PAGE EXCERPT
********************

= Mr. Piper =

Canadian children's television series

Mr. Piper is a 1963 Canadian children's TV series. The series was created by Martin Andrews and Allan Wargon, who was also the producer. 39 episodes were produced.

==Overview==
The show's host was a large Canadian opera tenor Alan Crofoot, dressed as a Pied Piper with a flower in his hat. He would introduce four segments in each half-hour programme:
- Teletune - as a narrator of limited animation cartoons of fantasy stories
- Port of Call - presenter of films about children and events in other lands;
- Bag of Tricks - Crofoot performs magic tricks;
- Animal Farm - many farmyard characters telling the story of the day in miniature barnyard sets, featuring Rupert the Rat, Bessie the Bunny, Kookie the Kitten, Harriet Hen, Freddie Frog, Calvin (Rac)Coon and Charlotte Cow.

Thirty-nine episodes were produced.

********************

MATERIAL SUPPLIED

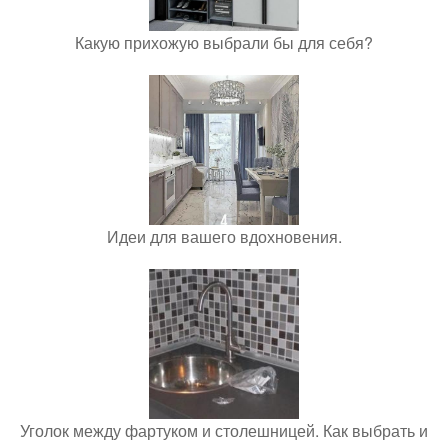
Какую прихожую выбрали бы для себя?
Идеи для вашего вдохновения.
Уголок между фартуком и столешницей. Как выбрать и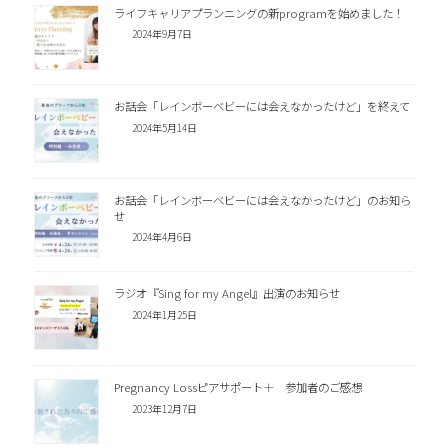
ライフキャリアプランニングの新programを始めました！
2024年9月7日
お話会「レインボーベビーには会えなかったけど」を終えて
2024年5月14日
お話会「レインボーベビーには会えなかったけど」のお知ら
せ
2024年4月6日
ラジオ『Sing for my Angel』出演のお知らせ
2024年1月25日
Pregnancy Lossピアサポート＋ 参加者のご感想
2023年12月7日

********************

EXERCISE 1
In the article on the television series Mr. Piper, which segment featured the host performing magic tricks?
EXERCISE 2
Extend the article on the children's series Mr. Piper, picking up after its final sentence.

TASK OUTPUT 1
Bag of Tricks

TASK OUTPUT 2
It was originally shown by CBC Television and also became well known in the United Kingdom, where it was repeated on ITV throughout the 1960s and 1970s, often as part of school summer holiday programming. In May/June 1972, some Mr. Piper episodes were transmitted, dubbed into Italian, by the RAI-TV network.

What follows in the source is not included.